The Need For Equality In Hong Kong’s Immigration Laws
Pride parade making its way through Central Hong Kong on the way to Tamar Park.
Isaac and Lacey Goldstein met 14 years ago at San Francisco State University. They fell in love and got married seven years ago. Josh Erdman and Cotter Christian met 11 years ago while working at a restaurant in New York. They fell in love and got married two years ago. Both couples have the same marriage licenses from California.
Hong Kong recognizes the Goldstein’s marriage meaning they were able to get a work visa for Issac allowing him to stay and work here for as long as Lacey is employed. Hong Kong does not recognize Josh and Cotter’s marriage because they are gay meaning Josh has to leave every 3 months to renew his tourist visa. He cannot work and if you can’t work it is hard to get by.
“Getting the visa was very easy, filled out the paper work and collected the other documents and just submitted them,” said Lacey Goldstein who works as a nanny. “It did take longer with the dependent visa but only took 8 weeks.”
For Erdman, who wants to be granted the dependent’s visa, it hasn’t been as easy, “I always have this constant fear I will be deported. Every time I walk through that line getting off the plane or the ferry from Macau, you never know what happens.” It hasn’t happened to him yet, but there are stories of people walking through immigration and only given 3 days in Hong Kong then having to go through the stress and paper work of applying for an extension.
Currently 16 countries and 32 states in the United States recognize same-sex marriage. In many of these countries, including Canada and the United States, same-sex couples are able to sponsor their spouse for immigration and are able to get work visas. The Equal Opportunities Commission (EOC), a part of the Hong Kong Government, is reviewing all laws that may discriminate against people based on sex, sexual orientation, disability, race, and nationality. They have been holding public consultations since July and will continue until next Thursday.
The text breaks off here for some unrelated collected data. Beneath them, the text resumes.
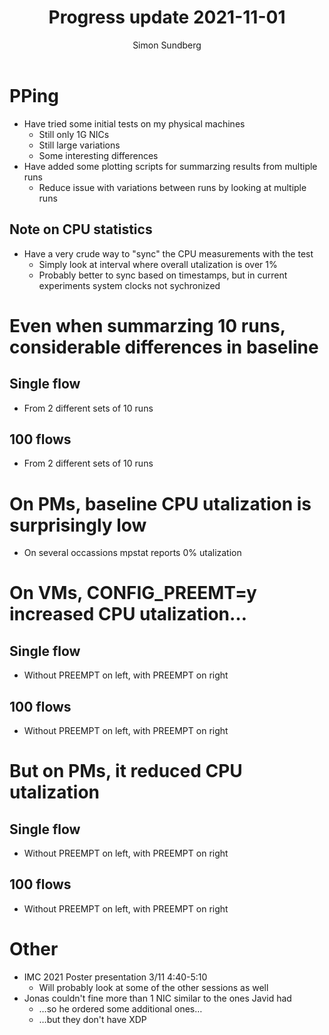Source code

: #+TITLE: Progress update 2021-11-01
#+AUTHOR: Simon Sundberg

#+OPTIONS: ^:nil reveal_single_file:t
#+REVEAL_INIT_OPTIONS: width:1600, height:1000, slideNumber:"c/t"

* PPing
- Have tried some initial tests on my physical machines
  - Still only 1G NICs
  - Still large variations
  - Some interesting differences
- Have added some plotting scripts for summarzing results from multiple runs
  - Reduce issue with variations between runs by looking at multiple runs

** Note on CPU statistics
- Have a very crude way to "sync" the CPU measurements with the test
  - Simply look at interval where overall utalization is over 1%
  - Probably better to sync based on timestamps, but in current experiments system clocks not sychronized

* Even when summarzing 10 runs, considerable differences in baseline

** Single flow
- From 2 different sets of 10 runs   
#+ATTR_HTML: :style float:left; width: 750px;
[[file:./images/RM_set1_cpu_1_streams.png]]
#+ATTR_HTML: :style float:right;  width: 750px;
[[file:./images/RM_set2_cpu_1_streams.png]]

** 100 flows
- From 2 different sets of 10 runs   
#+ATTR_HTML: :style float:left; width: 750px;
[[file:./images/RM_set1_cpu_100_streams.png]]
#+ATTR_HTML: :style float:right;  width: 750px;
[[file:./images/RM_set2_cpu_100_streams.png]]
   

* On PMs, baseline CPU utalization is surprisingly low   
- On several occassions mpstat reports 0% utalization
#+ATTR_HTML: :style width: 900px;
[[file:./images/RM_set2_pping_comparison_100_flows_run_1.png]]


* On VMs, CONFIG_PREEMT=y increased CPU utalization...
** Single flow
- Without PREEMPT on left, with PREEMPT on right   
#+ATTR_HTML: :style float:left; width: 750px;
[[file:./images/VM_set0_cpu_1_streams.png]]
#+ATTR_HTML: :style float:right;  width: 750px;
[[file:./images/VM_set1_cpu_1_streams.png]]

   
** 100 flows
- Without PREEMPT on left, with PREEMPT on right   
#+ATTR_HTML: :style float:left; width: 750px;
[[file:./images/VM_set0_cpu_100_streams.png]]
#+ATTR_HTML: :style float:right;  width: 750px;
[[file:./images/VM_set1_cpu_100_streams.png]]

   

* But on PMs, it reduced CPU utalization
** Single flow
- Without PREEMPT on left, with PREEMPT on right   
#+ATTR_HTML: :style float:left; width: 750px;
[[file:./images/RM_set0_cpu_1_streams.png]]
#+ATTR_HTML: :style float:right;  width: 750px;
[[file:./images/RM_set1_cpu_1_streams.png]]


** 100 flows
- Without PREEMPT on left, with PREEMPT on right   
#+ATTR_HTML: :style float:left; width: 750px;
[[file:./images/RM_set0_cpu_100_streams.png]]
#+ATTR_HTML: :style float:right;  width: 750px;
[[file:./images/RM_set1_cpu_100_streams.png]]



* Other
- IMC 2021 Poster presentation 3/11 4:40-5:10
  - Will probably look at some of the other sessions as well
- Jonas couldn't fine more than 1 NIC similar to the ones Javid had
  - ...so he ordered some additional ones...
  - ...but they don't have XDP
“The EOC believes it is time that Hong Kong follows the steps taken by the international community on the recognition and protection of rights of the LGBTI (lesbian, gay, bisexual, transgender and intersex) community,” said Lisa Chan a spokesperson with the Equal Opportunities Commission. “The EOC is also advocating for legislation to protect LGBTI persons from discrimination on the grounds of their sexual orientation or gender identity.”
The British Consul General Caroline Wilson warned in August, to the SCMP, that people would be put off Hong Kong by the lack of rights for the LGBTI community.
Christian, feels the Immigration Department should recognize their marriage license, as it is also good from a business perspective. It will attract more creative people to come to Hong Kong rather than Singapore, which, he says, is positioning itself as the design capital of Asia even though, there are fewer rights for the LGBTI community than in Hong Kong. “If you look at some of the trends as cities are marketing themselves as a business almost and they are taking on these platforms that it is good for business to be good for gays,” said Christian.
As well, giving this right or building more protections for the LGBTI is a reflection of what is going on today. “If you are seeking true universal suffrage then you are saying everyone has a right to be equal under the eyes of the law yet you are having a double standard with certain parts of your laws,” said Christian. “You can’t just piece meal human rights. It has to be all or nothing or you will be in violation of that.”
Christian and Erdman are unsure about their future in Hong Kong. Erdman is considering going back to school here but Christian’s contract is up in April. Through out their year and a half in Hong Kong there has been a lot of stress both emotionally and financially put on their relationship because of visa issue.
“I knew it was going to be tough. I knew it was going to be hard. I didn’t know it was going to be this hard. I didn’t know it would make me question a lot of my life choices,” said Erdman. “Luckily we have been each other’s best friend.”